I have been trying to understand NVIDIA GPUs’ L2 / memory hierarchy, and one question keeps coming up:
What exactly are FBP and FBPA?
The public information I could find is very limited.
The A100 whitepaper explicitly says:
Eight 512 KB L2 slices are associated with each memory controller.
So on A100, one memory controller corresponds to 8 L2 slices.
Although the V100 and H100 whitepapers do not state this explicitly, I assume they likely use a similar organization.
From the profiler documentation and my measurements, my current understanding is:
FBP = one memory controller + several L2 slices
What I measured is:
-
V100:
device__attribute_fbp_count = 8,device__attribute_num_l2s_per_fbp = 8 -
A100: seemingly 8 FBPs, each with 10 L2 slices
So at least from the profiler’s point of view, FBP seems to be a partition consisting of one controller plus a group of L2 slices.
However, I cannot make sense of FBPA.
The profiler documentation says:
fbpa: The FrameBuffer Partition is a memory controller which sits between
the level 2 cache (LTC) and the DRAM.
I also see fbpa__* metrics.

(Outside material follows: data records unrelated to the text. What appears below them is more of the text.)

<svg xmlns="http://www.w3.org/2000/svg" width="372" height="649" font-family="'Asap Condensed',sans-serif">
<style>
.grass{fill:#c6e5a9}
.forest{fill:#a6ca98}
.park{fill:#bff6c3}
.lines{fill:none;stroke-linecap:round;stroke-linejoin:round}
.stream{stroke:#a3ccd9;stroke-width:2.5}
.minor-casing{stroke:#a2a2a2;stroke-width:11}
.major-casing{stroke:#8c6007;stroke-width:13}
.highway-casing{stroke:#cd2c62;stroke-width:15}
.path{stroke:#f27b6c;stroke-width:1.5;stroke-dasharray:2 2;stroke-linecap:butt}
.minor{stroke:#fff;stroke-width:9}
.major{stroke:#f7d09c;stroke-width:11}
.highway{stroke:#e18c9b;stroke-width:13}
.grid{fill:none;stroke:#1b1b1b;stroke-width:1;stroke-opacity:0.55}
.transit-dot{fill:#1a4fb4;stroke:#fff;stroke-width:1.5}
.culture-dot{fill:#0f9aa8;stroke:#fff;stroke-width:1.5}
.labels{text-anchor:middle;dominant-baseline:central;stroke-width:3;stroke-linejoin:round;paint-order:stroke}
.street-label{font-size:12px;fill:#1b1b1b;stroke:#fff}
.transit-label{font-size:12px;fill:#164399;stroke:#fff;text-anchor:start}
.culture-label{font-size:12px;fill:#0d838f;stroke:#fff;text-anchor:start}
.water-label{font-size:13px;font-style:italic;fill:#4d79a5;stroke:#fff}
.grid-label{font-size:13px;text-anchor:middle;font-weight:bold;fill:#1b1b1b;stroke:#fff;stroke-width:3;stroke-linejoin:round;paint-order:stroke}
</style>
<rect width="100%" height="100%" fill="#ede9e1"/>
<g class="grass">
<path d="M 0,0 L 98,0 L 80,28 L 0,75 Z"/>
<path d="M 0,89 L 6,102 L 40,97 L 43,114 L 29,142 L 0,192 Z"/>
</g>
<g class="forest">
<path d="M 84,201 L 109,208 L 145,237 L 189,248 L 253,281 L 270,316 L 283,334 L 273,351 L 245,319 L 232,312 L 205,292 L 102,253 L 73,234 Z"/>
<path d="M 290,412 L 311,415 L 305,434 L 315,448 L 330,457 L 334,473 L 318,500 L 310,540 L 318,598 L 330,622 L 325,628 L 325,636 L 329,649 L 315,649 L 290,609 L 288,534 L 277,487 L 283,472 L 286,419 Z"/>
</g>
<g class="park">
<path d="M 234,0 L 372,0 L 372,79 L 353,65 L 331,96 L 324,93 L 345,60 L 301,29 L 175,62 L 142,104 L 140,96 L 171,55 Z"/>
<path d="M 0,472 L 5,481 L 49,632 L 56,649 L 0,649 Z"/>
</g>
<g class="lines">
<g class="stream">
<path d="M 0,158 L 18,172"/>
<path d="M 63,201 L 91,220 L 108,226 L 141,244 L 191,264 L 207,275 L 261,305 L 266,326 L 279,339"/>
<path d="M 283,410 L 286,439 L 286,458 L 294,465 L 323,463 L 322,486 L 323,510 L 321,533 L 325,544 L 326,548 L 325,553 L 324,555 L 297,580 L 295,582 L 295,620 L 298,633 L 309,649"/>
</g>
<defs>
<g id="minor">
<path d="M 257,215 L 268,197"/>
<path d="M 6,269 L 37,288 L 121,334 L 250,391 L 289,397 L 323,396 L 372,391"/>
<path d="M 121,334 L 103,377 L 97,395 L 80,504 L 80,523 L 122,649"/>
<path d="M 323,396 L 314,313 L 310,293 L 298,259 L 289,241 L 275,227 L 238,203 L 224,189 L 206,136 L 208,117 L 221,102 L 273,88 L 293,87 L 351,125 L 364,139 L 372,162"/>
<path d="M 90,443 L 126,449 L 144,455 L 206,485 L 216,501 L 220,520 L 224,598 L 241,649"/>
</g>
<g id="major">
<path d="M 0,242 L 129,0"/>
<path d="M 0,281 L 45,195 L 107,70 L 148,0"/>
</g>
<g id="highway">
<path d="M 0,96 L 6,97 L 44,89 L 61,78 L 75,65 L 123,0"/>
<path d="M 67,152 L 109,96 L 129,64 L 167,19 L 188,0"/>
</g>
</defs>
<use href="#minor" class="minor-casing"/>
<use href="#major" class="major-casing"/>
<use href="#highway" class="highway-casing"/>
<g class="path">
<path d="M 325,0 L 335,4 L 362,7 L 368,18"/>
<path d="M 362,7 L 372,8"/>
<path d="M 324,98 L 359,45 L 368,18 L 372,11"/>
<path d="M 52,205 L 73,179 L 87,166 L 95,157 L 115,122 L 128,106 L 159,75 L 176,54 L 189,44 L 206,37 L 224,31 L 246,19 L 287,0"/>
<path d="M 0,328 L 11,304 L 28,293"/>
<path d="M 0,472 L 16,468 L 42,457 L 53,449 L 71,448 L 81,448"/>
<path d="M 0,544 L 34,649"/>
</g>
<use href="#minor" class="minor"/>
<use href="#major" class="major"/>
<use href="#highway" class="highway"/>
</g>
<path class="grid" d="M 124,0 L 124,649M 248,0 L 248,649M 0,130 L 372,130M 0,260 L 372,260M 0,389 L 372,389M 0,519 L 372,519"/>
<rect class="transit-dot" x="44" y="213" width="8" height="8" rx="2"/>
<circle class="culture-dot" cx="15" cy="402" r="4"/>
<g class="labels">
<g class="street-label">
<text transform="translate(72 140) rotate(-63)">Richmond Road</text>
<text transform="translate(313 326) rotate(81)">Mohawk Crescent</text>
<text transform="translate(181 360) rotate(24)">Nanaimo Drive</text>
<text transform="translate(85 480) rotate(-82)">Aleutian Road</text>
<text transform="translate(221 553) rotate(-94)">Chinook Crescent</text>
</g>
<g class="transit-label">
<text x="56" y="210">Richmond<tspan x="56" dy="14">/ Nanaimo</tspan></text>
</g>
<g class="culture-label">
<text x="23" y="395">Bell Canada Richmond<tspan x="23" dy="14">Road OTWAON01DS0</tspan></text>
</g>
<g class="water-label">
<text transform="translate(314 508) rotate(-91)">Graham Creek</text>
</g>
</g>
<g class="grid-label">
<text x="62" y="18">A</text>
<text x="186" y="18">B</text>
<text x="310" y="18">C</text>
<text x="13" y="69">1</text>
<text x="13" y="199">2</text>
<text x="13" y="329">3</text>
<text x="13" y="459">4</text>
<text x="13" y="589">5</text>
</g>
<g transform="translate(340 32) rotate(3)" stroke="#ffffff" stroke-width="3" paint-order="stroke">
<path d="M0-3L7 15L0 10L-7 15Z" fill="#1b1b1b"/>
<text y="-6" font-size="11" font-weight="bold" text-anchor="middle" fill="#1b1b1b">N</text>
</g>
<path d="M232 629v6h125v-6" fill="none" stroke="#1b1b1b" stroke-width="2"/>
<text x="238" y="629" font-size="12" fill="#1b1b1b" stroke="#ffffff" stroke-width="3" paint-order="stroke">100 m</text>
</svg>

On V100, for example:
-
fbpa__dram_sectors.avg.peak_sustained = 2 -
fbpa__dram_sectors.sum.peak_sustained = 32
And since sum / avg = 16, this seems to imply there are 16 fbpa instances.

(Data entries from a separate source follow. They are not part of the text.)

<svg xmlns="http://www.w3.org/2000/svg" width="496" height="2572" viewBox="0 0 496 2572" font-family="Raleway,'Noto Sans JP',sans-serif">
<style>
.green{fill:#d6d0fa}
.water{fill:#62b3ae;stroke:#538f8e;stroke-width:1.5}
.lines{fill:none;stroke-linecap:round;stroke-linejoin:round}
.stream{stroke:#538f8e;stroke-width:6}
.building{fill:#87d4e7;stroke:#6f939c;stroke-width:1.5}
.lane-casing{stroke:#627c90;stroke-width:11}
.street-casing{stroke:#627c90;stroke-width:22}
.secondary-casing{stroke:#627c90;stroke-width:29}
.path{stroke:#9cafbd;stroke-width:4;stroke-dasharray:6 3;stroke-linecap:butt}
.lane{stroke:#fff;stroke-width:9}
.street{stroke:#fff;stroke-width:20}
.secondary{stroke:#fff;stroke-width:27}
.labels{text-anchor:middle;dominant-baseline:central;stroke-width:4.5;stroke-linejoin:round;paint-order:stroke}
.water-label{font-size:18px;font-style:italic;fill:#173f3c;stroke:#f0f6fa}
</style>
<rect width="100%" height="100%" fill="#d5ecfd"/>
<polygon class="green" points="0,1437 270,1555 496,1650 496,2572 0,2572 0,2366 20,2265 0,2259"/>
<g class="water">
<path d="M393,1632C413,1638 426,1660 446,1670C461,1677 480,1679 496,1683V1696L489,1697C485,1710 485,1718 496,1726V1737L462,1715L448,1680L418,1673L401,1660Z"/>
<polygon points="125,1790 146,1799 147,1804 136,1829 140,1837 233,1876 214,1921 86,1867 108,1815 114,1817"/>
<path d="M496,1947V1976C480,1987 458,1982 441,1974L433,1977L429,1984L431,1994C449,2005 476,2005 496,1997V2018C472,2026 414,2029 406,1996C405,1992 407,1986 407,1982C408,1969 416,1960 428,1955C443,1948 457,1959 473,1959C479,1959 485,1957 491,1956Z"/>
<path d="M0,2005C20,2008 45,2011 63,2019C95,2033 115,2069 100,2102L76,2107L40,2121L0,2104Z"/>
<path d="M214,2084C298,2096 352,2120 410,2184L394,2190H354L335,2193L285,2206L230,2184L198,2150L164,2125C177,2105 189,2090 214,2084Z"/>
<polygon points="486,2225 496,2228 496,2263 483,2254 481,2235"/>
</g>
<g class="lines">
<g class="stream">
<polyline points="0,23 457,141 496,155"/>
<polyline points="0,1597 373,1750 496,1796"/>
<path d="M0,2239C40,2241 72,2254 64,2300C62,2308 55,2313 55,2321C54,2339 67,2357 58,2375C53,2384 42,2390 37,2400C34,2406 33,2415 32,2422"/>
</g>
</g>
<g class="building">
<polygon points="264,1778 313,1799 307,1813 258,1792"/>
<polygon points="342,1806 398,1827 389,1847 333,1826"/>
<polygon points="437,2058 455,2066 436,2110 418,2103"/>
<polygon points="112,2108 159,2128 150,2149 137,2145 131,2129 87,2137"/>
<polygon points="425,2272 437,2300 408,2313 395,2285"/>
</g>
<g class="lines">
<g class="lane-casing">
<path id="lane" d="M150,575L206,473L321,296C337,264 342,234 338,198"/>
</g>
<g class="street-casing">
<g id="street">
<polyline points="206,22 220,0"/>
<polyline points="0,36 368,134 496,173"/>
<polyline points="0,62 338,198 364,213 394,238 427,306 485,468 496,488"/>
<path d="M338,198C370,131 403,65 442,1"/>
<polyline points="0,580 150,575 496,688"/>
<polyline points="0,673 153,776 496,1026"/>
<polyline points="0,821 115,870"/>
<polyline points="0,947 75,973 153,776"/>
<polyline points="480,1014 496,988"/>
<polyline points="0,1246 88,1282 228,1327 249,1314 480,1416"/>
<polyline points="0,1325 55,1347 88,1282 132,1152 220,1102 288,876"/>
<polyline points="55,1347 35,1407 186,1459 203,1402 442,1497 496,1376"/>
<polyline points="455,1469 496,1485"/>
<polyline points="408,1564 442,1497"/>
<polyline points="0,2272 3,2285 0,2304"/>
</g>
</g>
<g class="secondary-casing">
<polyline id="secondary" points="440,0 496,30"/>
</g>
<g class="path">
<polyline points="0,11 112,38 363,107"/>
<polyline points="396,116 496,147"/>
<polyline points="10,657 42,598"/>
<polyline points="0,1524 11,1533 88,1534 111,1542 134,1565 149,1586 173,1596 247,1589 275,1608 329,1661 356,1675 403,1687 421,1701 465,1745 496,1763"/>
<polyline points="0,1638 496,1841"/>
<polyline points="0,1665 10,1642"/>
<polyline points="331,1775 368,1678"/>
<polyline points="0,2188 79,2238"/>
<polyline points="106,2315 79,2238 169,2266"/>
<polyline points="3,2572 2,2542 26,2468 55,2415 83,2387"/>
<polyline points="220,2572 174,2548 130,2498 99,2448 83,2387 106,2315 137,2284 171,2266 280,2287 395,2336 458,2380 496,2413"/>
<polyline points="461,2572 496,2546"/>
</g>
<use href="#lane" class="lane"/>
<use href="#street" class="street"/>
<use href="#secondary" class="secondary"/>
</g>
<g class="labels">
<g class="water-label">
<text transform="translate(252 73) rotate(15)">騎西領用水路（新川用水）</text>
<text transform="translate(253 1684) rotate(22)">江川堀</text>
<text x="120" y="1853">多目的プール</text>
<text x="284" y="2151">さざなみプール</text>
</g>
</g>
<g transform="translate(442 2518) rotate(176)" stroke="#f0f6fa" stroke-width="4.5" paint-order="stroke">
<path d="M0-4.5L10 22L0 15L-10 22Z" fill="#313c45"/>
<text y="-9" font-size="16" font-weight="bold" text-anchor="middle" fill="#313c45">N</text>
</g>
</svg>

That suggests something like:
-
8 FBPs
-
2 FBPAs per FBP
This seems consistent with older P100 documentation mentioning 1 FBP = 2 FBPAs, but I still do not know what FBPA actually corresponds to in hardware.
I also have a bandwidth-related question.
V100 uses 4 × HBM2, 32 channels. If we think about the path between DRAM and the memory controllers, then a theoretical peak of 32 sectors/cycle seems reasonable.
But if fbpa is an on-chip entity, I would expect it to run in a higher clock domain than DRAM. In that case, why does fbpa__dram_sectors.sum.peak_sustained also show a peak of exactly 32 sectors/cycle? That part does not make sense to me.
My questions are:
-
What exactly are FBP and FBPA?
-
Is it reasonable to interpret FBP as one memory controller plus several L2 slices?
-
What is the relationship between FBPA, FBP, and the memory controller?
-
Why does
fbpa__dram_sectorson V100 also show a peak limit of 32 sectors/cycle?